The fairy-girl cringed back. “I mean you no harm.”
“And here I thought a fairy could tell no lie.”
“I can’t.” The high chime of her voice shook on each word. “I speak the truth. Let me go, you don’t understand wha
t will happen. My brothers–”
The Lord Cleric punched her. Her head flew back and a spray of blood wet the dry mud and spattered over the leaves concealing me. Face wet with tears and whimpering, she tried to crawl toward the trees and dragged up clumps of earth with her fingernails.
“You must let me go.” The words sounded muffled, like she had a mouthful of something foul.
The Lord Cleric executed a neat half turn and stamped on her thigh. There was a sharp snap, like I’d picked up a twig and yanked on the ends until the fibers split apart and cracked open. The fairy’s leg buckled into an unnatural shape and she screamed. The sound was guttural, a direct translation of pain to sound. I slapped a hand over my mouth to smother my own shriek. Not because of the broken bone, I’d seen and heard tons of those, but because I’d caught the Lord Clerics profile and recognized the handsome face. The Lord Cleric dragged the fairy back into the centre of the clearing and brought a knife to her face. Clamping a gloved hand over her mouth, he slashed the blade across her cheek. Blood seeped from the wound and strangely, the smell of sizzling flesh seeped into the air. I gagged.

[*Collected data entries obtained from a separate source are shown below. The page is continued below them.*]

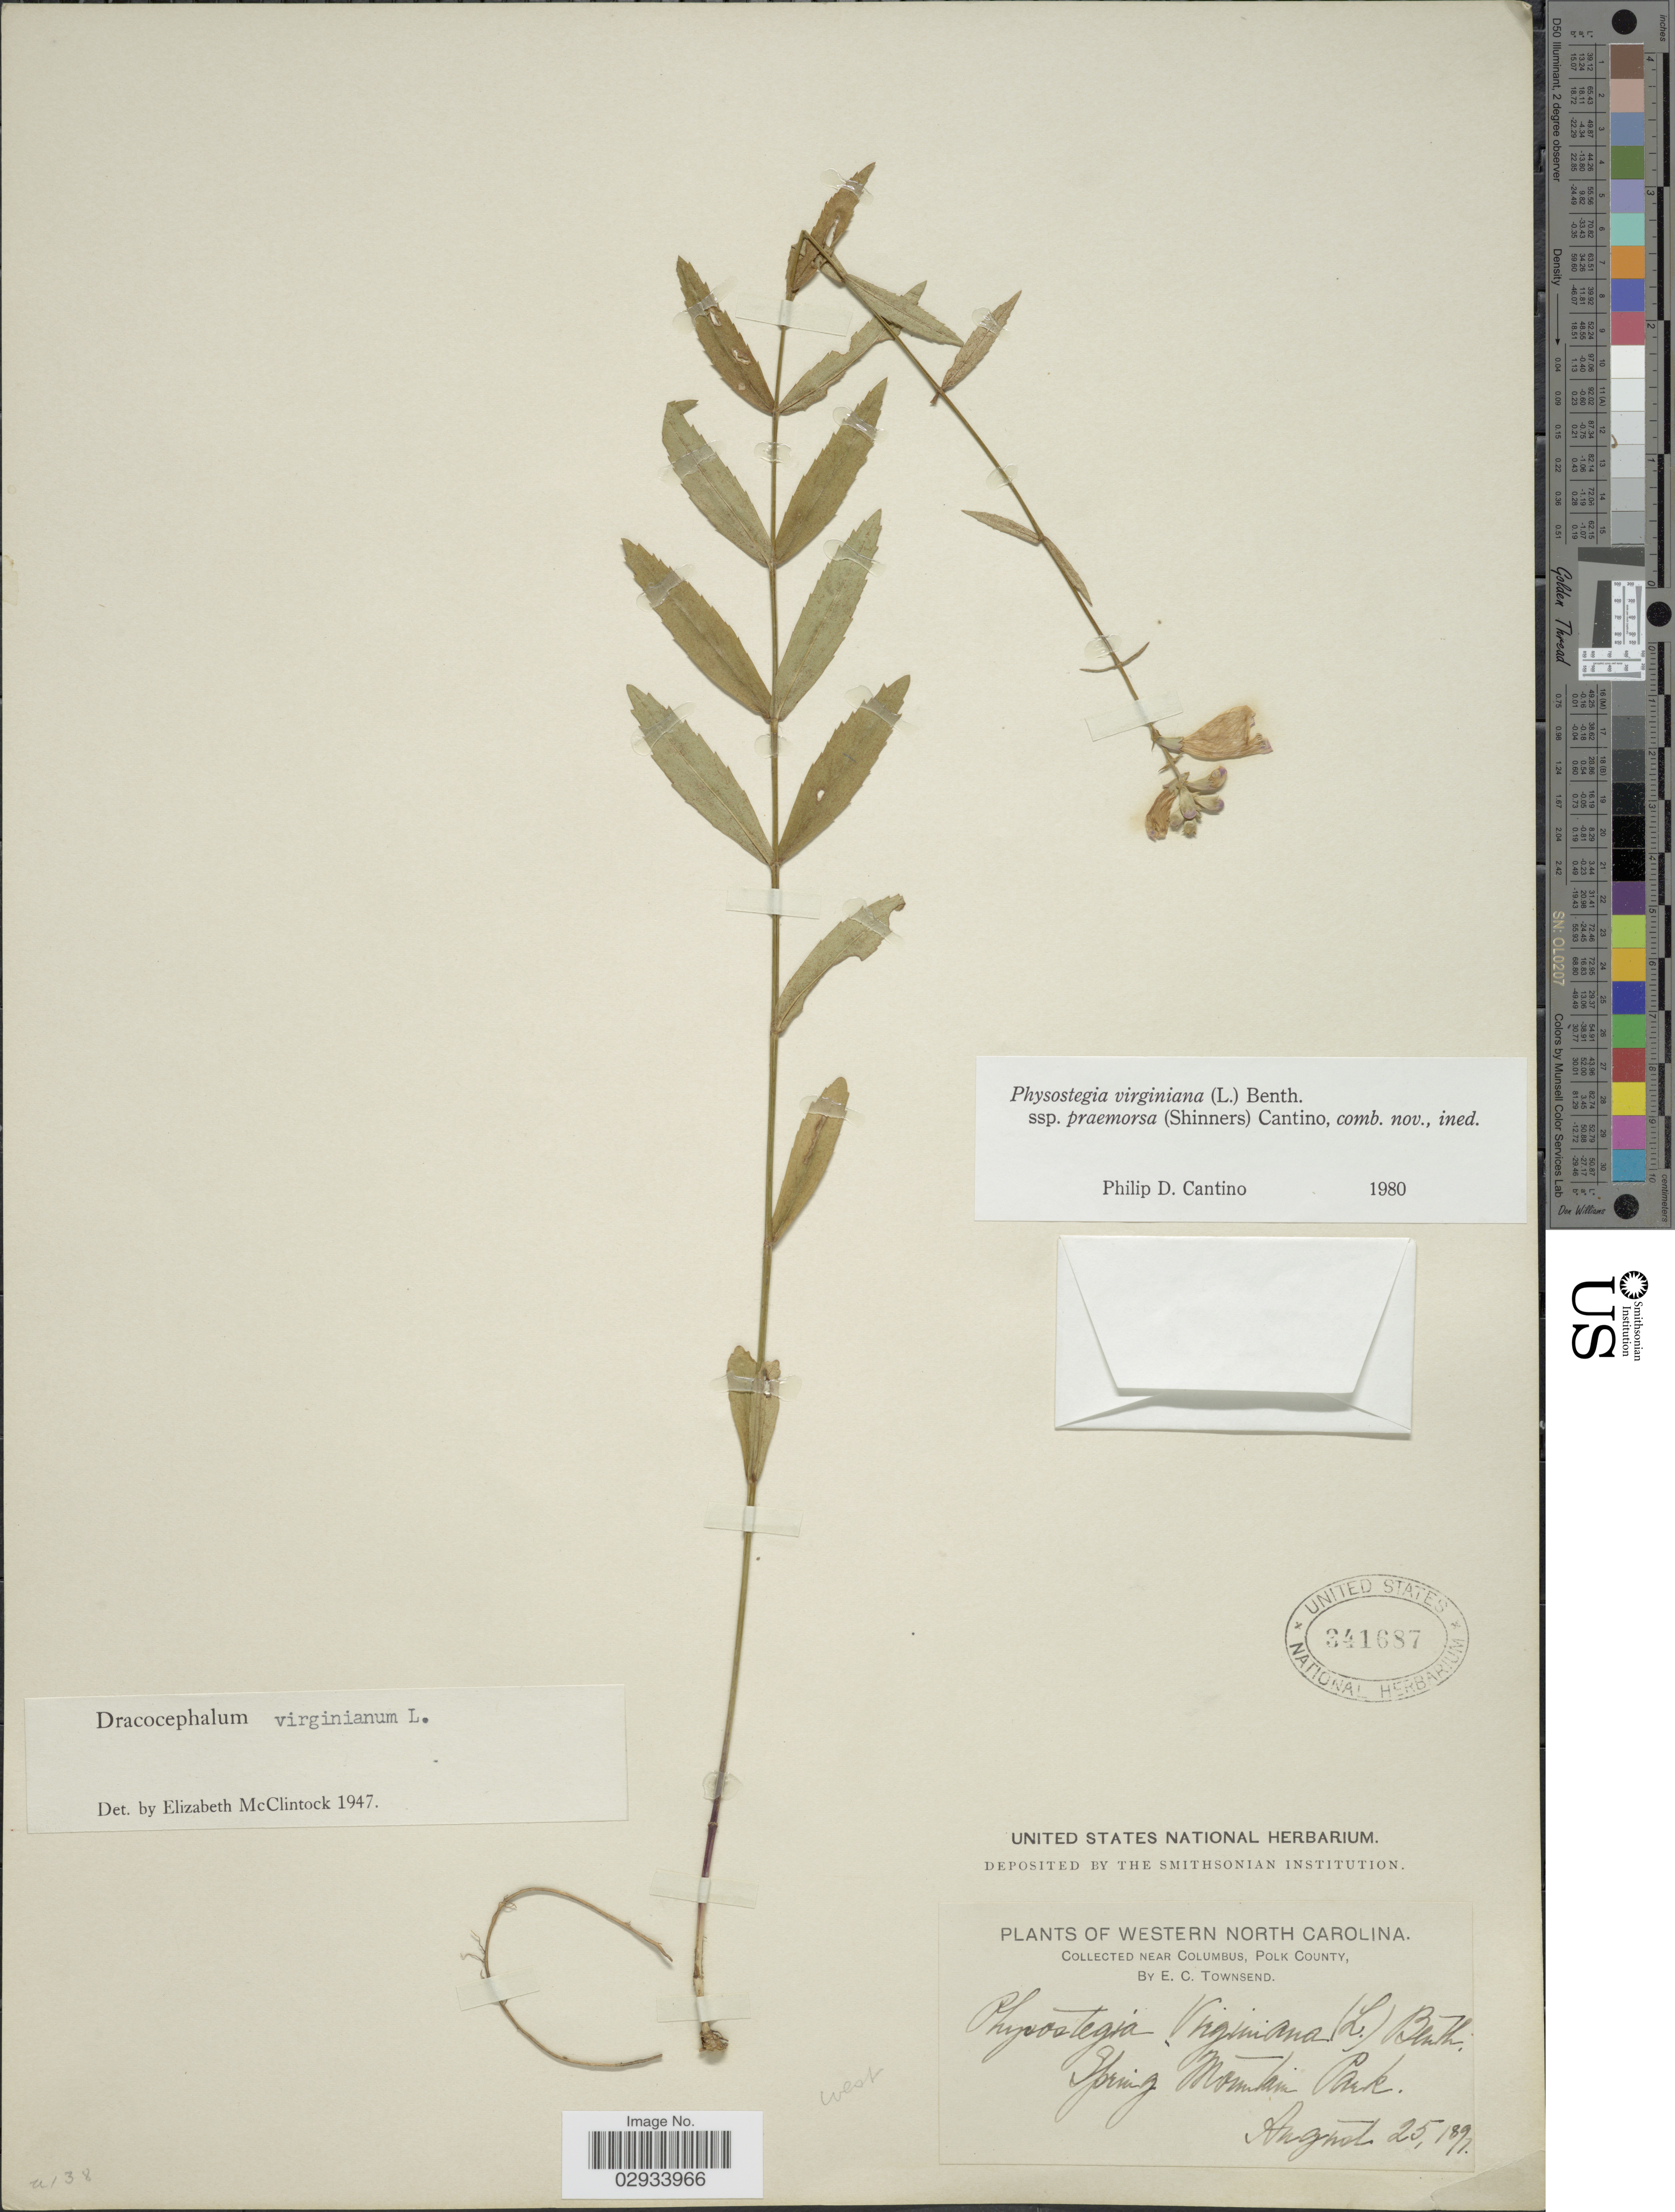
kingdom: Plantae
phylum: Tracheophyta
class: Magnoliopsida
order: Lamiales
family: Lamiaceae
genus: Physostegia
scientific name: Physostegia virginiana subsp. praemorsa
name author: (Shinners) P.D. Cantino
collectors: E. C. Townsend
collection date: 1897-08-25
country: United States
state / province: North Carolina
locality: Western North Carolina, Near Columbus, Polk County, Spring Mountain Park.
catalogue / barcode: US 341687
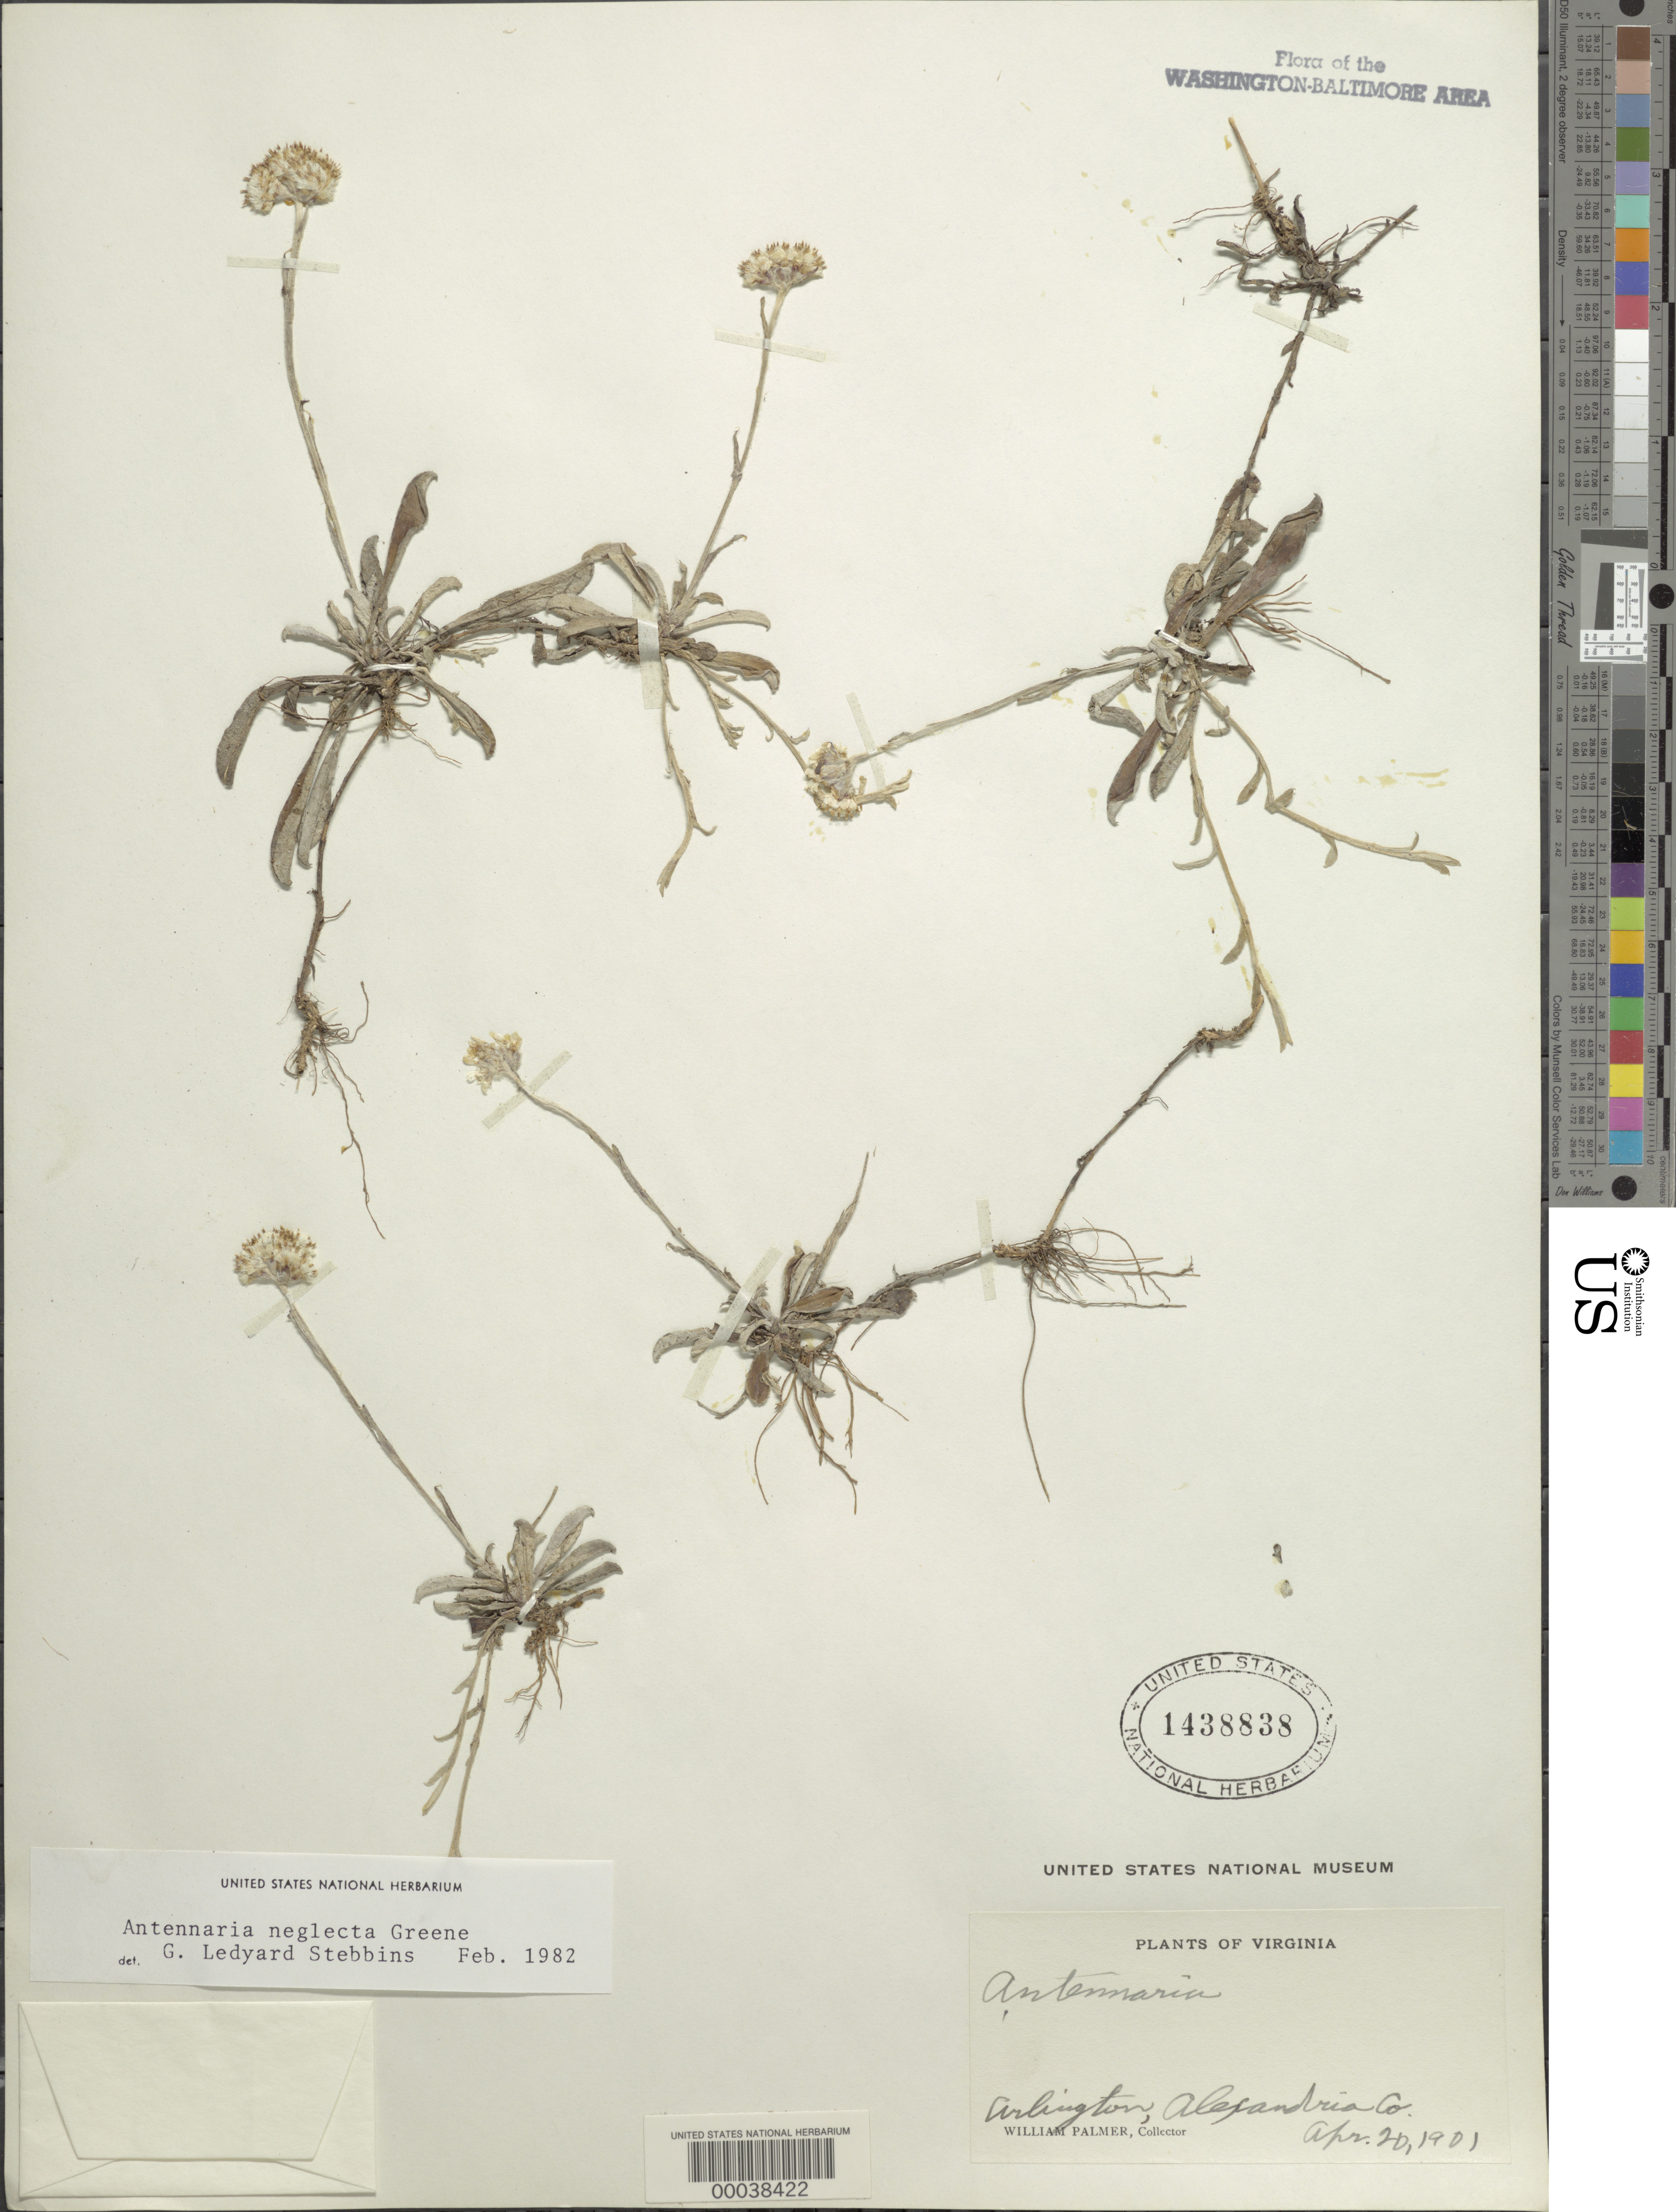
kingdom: Plantae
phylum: Tracheophyta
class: Magnoliopsida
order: Asterales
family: Asteraceae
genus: Antennaria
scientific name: Antennaria neglecta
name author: Greene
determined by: Stebbins, G. L.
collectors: W. Palmer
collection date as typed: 20 Apr 1901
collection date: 1901-04-20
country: United States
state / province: Virginia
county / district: Arlington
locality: Arlington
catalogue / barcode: US 1438838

It was then my body reacted. It was something natural hidden deep within, you see. I know it now, but didn’t know it then, so my actions made no sense to me.
Lurching forward, I snapped twigs beneath me and reached out to her. The Lady Cleric spun and a big, blocky thing appeared in her hands. A gun. I crouched and froze. She peered into the trees for the source of the noise, and I stepped back, snapping another twig underfoot.
The fairy’s red irises twitched to me. We locked gazes and recognition made her eyes blaze, her face crease with panic.
She whispered, “Run.”
The Lady Cleric’s gun swung, jerked, and a gunshot cracked the air. The fairy-girl convulsed then was still, so still.